===== Input data =====
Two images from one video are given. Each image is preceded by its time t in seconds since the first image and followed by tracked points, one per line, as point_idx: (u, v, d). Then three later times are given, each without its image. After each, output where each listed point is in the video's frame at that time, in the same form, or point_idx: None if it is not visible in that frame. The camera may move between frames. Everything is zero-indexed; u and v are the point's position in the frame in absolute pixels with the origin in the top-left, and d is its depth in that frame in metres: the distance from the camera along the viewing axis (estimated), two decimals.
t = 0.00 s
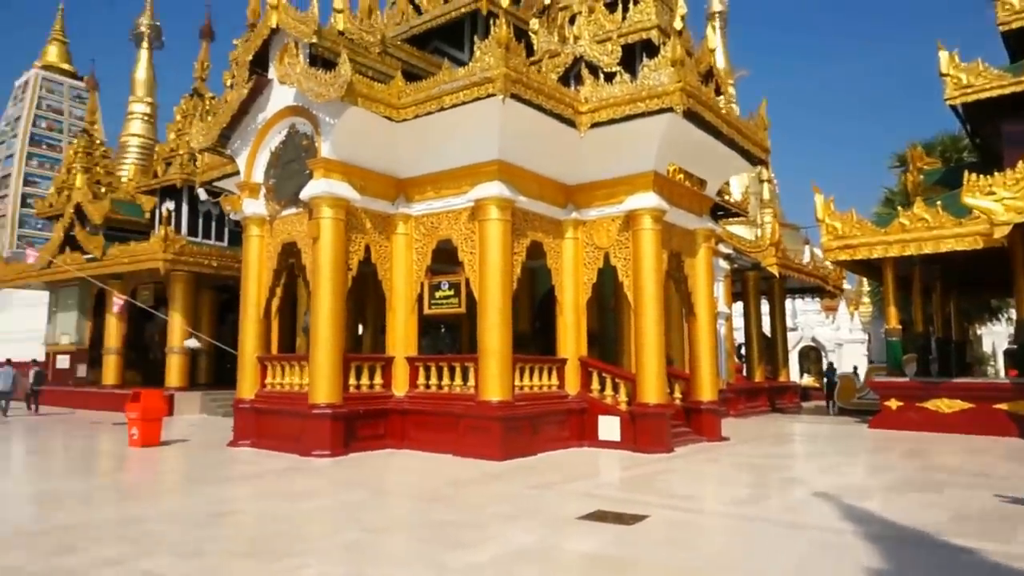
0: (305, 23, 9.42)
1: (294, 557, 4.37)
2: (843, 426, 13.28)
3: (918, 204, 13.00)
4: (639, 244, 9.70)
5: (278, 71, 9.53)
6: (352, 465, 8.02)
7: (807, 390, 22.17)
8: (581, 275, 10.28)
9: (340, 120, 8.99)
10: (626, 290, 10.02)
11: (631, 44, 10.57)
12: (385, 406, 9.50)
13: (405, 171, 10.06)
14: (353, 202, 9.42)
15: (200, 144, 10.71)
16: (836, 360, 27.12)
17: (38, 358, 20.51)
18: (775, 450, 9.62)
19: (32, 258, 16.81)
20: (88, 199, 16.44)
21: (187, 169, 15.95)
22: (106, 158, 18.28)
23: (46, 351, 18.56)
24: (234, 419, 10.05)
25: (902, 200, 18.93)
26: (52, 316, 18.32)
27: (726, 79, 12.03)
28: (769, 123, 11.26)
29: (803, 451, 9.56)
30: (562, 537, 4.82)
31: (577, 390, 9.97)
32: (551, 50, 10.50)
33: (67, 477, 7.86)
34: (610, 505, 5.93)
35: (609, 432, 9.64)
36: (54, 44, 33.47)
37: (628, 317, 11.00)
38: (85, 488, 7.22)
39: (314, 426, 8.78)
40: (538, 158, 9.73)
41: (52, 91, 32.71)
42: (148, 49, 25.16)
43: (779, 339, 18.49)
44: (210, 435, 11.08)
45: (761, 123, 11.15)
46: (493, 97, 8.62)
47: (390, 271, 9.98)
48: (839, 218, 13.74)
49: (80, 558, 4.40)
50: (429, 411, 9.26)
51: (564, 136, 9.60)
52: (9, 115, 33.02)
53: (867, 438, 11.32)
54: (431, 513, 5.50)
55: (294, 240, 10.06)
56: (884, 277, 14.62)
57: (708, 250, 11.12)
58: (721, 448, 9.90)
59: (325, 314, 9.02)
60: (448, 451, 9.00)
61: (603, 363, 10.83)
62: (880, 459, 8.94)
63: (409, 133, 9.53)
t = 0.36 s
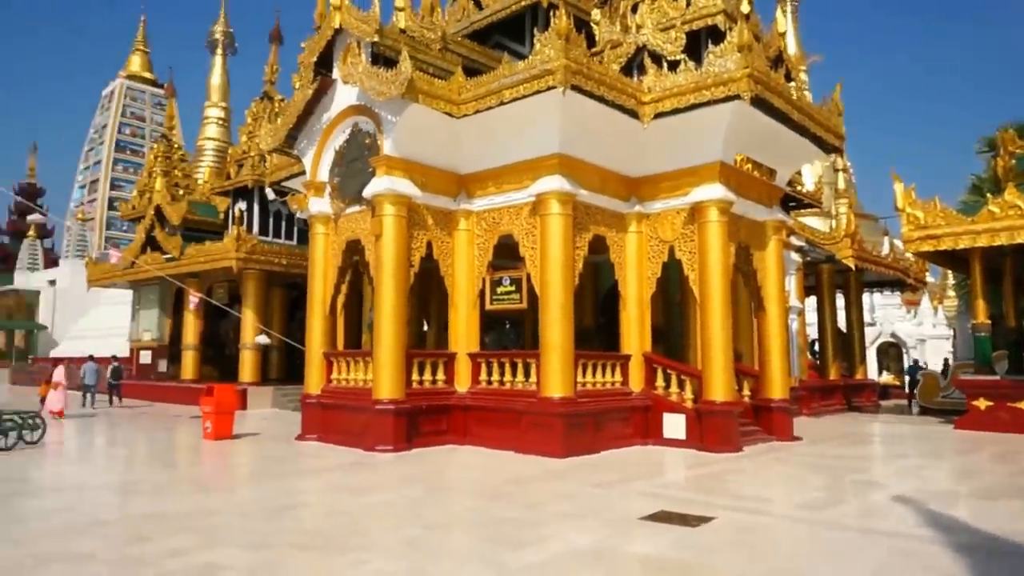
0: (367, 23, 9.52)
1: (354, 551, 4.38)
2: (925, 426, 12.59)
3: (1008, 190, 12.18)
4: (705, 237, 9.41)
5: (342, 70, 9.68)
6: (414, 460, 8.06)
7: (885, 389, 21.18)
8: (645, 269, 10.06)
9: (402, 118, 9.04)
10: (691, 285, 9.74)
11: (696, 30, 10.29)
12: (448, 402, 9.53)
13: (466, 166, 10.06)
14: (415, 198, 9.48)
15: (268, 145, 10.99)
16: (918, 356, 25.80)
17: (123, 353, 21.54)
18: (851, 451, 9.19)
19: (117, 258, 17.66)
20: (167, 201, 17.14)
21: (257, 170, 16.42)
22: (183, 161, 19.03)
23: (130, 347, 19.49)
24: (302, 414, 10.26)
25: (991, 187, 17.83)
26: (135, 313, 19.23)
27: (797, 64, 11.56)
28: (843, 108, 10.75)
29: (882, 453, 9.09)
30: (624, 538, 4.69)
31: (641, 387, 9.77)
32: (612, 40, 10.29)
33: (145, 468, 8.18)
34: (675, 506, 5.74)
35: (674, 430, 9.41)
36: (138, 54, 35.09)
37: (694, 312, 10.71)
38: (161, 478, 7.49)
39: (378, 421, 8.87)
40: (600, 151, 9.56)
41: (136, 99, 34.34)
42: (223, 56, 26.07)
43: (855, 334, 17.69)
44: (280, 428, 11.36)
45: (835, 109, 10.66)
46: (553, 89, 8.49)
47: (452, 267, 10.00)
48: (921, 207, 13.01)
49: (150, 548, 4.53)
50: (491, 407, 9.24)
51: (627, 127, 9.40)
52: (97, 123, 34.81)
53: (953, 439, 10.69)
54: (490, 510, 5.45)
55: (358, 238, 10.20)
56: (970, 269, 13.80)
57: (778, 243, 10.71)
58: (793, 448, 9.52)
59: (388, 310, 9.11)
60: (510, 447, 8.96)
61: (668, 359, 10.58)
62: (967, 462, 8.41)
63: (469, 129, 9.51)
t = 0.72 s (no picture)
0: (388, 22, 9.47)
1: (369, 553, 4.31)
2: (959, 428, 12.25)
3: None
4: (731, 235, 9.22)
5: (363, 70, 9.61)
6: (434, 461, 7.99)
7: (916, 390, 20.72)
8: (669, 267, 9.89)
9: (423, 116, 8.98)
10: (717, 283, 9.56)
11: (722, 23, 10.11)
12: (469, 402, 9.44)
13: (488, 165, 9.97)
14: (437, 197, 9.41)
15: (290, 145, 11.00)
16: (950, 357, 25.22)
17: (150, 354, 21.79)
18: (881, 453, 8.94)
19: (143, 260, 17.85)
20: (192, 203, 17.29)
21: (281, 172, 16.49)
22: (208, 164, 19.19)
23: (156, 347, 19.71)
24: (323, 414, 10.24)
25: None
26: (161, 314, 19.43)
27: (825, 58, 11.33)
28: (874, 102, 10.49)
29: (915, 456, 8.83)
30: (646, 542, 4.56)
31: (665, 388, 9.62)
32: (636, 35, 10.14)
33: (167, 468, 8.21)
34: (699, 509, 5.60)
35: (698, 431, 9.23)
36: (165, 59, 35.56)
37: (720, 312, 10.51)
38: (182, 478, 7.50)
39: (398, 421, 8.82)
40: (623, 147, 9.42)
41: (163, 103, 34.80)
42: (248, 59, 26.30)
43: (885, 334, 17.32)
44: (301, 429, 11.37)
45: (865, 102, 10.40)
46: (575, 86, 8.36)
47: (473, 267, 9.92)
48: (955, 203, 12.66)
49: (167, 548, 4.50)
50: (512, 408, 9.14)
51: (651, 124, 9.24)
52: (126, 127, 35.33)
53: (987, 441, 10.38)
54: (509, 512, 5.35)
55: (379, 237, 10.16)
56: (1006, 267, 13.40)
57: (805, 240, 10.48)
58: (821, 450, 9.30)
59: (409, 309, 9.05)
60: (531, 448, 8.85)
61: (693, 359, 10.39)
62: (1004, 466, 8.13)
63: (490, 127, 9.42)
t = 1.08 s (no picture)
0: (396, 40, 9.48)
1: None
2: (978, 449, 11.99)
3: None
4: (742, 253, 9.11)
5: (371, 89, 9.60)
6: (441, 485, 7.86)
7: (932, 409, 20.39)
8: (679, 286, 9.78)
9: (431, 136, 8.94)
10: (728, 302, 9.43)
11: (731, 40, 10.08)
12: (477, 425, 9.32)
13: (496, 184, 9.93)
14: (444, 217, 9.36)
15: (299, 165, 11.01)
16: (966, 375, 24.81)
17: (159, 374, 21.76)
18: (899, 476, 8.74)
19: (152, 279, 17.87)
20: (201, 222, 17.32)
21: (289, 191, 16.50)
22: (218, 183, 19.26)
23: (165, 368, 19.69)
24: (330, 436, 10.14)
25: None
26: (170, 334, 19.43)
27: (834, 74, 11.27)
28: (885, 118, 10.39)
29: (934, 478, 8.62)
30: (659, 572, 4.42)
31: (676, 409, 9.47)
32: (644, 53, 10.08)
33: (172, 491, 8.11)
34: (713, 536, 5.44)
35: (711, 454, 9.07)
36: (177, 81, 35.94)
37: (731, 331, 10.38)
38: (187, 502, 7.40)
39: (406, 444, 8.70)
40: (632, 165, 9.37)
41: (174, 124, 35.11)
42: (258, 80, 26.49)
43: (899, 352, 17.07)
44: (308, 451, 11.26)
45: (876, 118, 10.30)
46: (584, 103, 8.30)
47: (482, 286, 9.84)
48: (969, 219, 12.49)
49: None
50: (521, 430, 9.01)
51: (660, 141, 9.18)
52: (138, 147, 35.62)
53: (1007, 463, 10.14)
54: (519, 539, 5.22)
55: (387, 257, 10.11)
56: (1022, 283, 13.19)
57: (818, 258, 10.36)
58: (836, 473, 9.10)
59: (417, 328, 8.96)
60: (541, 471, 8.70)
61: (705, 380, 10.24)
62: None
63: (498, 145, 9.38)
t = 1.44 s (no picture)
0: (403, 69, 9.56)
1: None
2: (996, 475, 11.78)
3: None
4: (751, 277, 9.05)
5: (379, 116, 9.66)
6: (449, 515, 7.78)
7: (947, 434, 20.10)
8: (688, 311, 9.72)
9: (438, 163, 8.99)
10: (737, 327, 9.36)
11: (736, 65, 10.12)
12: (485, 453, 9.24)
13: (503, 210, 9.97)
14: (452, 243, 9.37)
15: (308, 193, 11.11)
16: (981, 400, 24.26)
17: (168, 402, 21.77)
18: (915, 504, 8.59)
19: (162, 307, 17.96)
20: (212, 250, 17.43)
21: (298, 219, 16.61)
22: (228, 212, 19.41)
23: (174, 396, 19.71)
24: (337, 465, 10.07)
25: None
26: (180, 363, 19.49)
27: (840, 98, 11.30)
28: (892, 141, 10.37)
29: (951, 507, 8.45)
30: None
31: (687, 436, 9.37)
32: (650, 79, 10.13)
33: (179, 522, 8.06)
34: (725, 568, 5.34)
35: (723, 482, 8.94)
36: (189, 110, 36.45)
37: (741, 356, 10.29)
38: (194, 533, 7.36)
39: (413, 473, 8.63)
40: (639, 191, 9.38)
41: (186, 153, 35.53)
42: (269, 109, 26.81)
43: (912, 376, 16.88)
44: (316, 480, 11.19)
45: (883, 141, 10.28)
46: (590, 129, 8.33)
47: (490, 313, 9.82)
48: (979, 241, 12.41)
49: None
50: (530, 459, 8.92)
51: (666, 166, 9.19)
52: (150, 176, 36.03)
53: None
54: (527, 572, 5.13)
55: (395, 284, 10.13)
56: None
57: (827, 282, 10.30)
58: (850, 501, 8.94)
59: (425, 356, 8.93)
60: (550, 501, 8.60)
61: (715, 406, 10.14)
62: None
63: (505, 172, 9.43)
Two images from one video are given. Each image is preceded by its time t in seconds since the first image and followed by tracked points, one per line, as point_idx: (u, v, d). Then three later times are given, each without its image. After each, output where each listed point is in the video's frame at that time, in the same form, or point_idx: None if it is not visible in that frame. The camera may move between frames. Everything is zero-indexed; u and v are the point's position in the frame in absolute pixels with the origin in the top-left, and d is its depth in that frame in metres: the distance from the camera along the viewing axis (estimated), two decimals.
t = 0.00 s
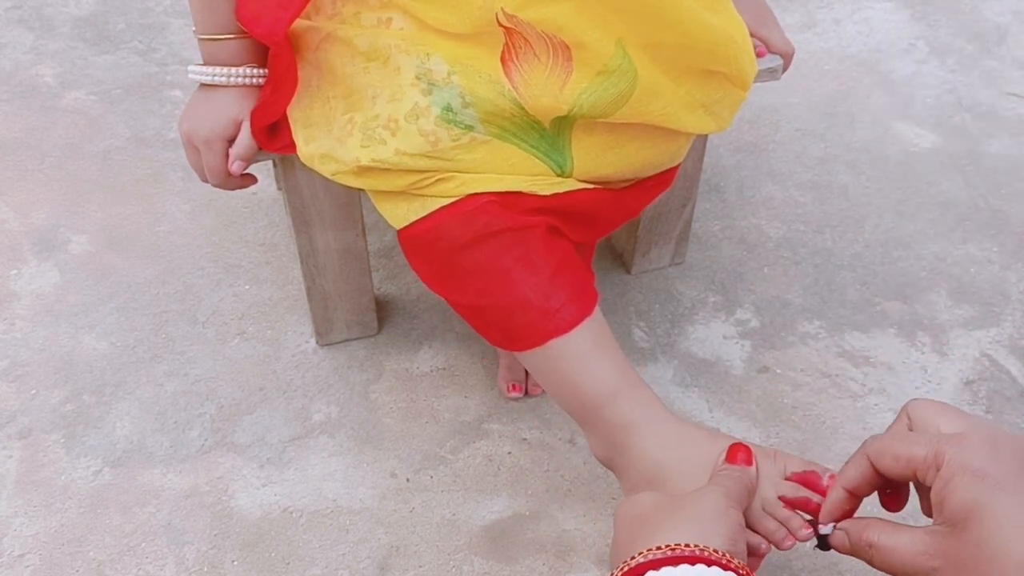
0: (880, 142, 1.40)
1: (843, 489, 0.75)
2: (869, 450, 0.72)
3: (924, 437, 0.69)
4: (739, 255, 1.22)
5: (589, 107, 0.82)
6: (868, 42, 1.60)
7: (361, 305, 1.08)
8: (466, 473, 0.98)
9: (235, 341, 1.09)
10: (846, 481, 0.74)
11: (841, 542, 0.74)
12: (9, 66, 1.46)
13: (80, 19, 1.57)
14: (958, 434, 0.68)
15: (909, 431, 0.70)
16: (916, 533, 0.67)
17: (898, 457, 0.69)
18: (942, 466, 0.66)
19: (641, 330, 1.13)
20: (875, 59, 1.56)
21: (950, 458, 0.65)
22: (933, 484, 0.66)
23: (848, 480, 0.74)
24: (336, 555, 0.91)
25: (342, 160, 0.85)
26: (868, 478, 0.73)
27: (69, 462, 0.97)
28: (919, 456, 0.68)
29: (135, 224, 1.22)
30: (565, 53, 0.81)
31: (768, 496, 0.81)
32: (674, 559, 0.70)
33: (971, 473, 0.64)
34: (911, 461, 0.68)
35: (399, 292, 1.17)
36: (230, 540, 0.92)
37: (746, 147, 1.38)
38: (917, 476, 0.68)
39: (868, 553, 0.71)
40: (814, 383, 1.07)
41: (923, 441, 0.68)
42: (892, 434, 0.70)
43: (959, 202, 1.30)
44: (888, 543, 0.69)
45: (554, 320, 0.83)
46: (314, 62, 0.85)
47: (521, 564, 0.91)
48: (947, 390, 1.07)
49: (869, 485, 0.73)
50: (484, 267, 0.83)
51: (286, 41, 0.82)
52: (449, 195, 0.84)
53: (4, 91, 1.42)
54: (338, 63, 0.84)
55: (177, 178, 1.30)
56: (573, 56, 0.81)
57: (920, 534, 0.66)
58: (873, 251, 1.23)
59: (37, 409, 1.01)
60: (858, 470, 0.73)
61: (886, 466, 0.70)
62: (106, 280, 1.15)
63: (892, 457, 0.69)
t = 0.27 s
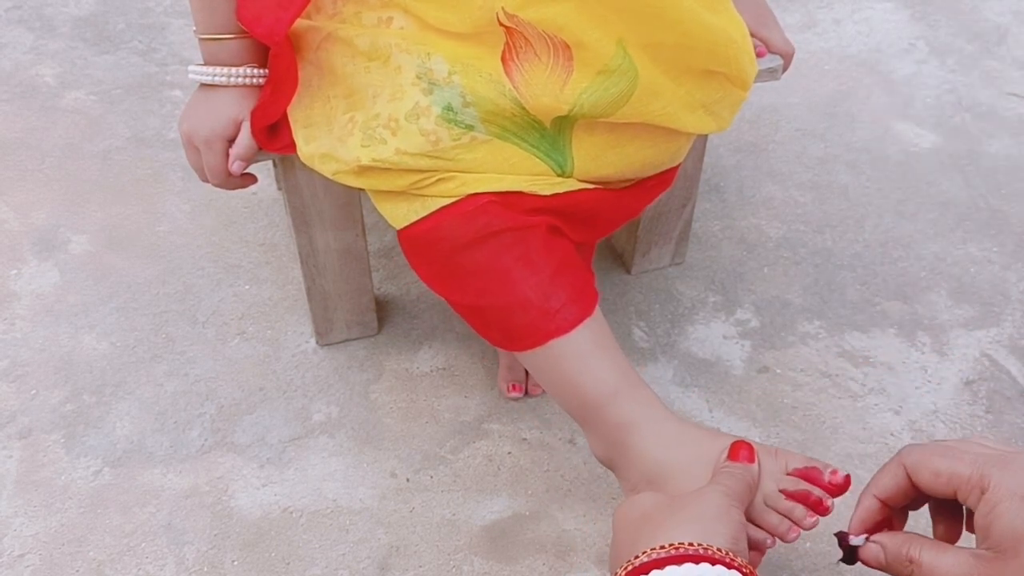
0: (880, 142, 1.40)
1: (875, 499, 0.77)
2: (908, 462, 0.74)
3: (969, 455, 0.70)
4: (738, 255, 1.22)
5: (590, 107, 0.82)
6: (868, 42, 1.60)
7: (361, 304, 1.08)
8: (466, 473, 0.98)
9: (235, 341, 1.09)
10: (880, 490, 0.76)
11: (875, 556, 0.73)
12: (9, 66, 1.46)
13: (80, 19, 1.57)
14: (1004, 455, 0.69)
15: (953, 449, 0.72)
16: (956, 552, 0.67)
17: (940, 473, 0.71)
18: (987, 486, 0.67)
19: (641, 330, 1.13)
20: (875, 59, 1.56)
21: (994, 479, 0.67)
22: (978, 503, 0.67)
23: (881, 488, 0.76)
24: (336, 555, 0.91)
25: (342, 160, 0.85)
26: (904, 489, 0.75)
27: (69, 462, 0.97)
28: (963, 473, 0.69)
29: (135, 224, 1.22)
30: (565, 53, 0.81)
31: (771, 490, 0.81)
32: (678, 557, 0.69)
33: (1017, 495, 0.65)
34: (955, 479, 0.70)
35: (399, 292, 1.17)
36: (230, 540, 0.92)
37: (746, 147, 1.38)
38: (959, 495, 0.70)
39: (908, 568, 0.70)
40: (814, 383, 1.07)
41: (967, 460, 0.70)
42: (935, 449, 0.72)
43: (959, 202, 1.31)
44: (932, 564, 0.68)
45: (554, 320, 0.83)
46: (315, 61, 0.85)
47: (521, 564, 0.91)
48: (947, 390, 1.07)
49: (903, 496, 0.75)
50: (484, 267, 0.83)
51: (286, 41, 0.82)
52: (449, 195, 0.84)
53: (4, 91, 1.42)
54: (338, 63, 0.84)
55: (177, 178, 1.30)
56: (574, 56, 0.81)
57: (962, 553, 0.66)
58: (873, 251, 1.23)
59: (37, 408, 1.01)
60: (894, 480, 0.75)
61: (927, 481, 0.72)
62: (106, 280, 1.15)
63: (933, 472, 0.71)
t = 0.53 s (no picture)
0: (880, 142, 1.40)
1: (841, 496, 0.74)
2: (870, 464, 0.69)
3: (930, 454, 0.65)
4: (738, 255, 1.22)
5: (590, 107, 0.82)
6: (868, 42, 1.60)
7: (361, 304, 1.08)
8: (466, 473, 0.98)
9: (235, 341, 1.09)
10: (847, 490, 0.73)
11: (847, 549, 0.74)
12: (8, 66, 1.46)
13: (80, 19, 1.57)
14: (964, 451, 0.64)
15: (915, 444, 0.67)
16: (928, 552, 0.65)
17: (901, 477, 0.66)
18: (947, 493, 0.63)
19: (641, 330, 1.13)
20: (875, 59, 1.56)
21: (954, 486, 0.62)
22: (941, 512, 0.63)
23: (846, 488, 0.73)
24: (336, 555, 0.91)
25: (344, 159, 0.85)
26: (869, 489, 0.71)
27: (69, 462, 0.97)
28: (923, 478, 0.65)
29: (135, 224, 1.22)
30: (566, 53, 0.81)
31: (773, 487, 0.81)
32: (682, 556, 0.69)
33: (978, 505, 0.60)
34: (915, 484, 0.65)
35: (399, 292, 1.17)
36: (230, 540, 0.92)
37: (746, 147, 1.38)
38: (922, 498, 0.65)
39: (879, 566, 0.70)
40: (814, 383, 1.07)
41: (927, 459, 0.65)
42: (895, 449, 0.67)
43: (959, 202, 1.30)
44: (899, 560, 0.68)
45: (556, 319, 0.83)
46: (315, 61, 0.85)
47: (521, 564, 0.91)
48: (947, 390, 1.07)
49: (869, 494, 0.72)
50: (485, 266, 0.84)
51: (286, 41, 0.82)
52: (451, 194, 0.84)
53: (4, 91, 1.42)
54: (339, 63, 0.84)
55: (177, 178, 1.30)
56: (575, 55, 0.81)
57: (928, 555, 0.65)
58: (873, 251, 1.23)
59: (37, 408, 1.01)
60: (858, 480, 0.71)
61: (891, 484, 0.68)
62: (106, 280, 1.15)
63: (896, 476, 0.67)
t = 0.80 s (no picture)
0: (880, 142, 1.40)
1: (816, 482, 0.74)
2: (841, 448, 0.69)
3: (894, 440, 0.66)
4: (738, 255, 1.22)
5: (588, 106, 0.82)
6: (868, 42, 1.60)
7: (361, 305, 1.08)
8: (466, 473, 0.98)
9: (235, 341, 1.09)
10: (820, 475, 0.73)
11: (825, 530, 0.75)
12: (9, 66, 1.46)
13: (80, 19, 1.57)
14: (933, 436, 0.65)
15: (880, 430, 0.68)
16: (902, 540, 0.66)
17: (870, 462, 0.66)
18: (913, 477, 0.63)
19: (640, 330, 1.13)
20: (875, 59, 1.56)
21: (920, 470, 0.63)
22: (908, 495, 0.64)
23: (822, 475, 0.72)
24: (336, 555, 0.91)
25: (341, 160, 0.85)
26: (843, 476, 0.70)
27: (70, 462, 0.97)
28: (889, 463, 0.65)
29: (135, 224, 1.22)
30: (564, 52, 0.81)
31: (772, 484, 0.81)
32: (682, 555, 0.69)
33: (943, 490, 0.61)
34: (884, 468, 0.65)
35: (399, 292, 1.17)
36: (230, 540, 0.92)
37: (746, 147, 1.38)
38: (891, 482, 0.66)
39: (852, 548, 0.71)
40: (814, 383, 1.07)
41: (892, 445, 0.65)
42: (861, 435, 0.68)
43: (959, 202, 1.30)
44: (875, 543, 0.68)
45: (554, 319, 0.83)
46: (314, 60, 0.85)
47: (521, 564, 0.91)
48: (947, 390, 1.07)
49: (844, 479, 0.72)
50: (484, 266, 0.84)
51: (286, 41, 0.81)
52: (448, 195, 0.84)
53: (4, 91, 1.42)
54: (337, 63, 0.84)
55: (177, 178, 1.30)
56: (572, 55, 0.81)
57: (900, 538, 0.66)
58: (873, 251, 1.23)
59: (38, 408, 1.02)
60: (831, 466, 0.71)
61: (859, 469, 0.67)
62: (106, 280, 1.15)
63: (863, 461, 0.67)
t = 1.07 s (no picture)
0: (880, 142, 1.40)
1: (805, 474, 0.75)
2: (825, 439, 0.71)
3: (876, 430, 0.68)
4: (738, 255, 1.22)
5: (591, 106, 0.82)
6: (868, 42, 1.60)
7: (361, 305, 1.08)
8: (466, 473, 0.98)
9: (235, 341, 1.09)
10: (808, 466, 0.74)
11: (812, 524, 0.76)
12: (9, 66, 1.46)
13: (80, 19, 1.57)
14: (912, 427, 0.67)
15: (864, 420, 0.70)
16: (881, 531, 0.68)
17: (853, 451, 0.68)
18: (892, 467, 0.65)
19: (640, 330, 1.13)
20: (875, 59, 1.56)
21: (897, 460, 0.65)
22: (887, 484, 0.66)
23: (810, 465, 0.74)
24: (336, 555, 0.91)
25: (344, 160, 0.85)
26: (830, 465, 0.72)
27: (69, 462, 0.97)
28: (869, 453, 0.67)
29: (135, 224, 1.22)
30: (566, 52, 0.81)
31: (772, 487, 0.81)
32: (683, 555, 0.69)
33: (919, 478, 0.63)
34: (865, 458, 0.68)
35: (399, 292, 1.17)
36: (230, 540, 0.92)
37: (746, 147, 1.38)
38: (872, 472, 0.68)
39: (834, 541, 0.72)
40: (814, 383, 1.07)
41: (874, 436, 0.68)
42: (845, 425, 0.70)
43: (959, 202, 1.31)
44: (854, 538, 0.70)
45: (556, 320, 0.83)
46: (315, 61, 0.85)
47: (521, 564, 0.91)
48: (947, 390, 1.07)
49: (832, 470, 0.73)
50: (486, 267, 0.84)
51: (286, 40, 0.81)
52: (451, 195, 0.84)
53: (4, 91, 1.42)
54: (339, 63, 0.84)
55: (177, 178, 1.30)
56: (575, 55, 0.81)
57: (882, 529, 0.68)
=====
[Work instructions] All lines above between those holding "46: (553, 89, 8.49)" and "59: (388, 310, 9.11)", inclusive, must be set down unchanged, and no other line may be included.

[Reply to the exercise]
46: (553, 89, 8.49)
47: (452, 267, 10.00)
48: (921, 207, 13.01)
49: (150, 548, 4.53)
50: (491, 407, 9.24)
51: (627, 127, 9.40)
52: (97, 123, 34.81)
53: (953, 439, 10.69)
54: (490, 510, 5.45)
55: (358, 238, 10.20)
56: (970, 269, 13.80)
57: (778, 243, 10.71)
58: (793, 448, 9.52)
59: (388, 310, 9.11)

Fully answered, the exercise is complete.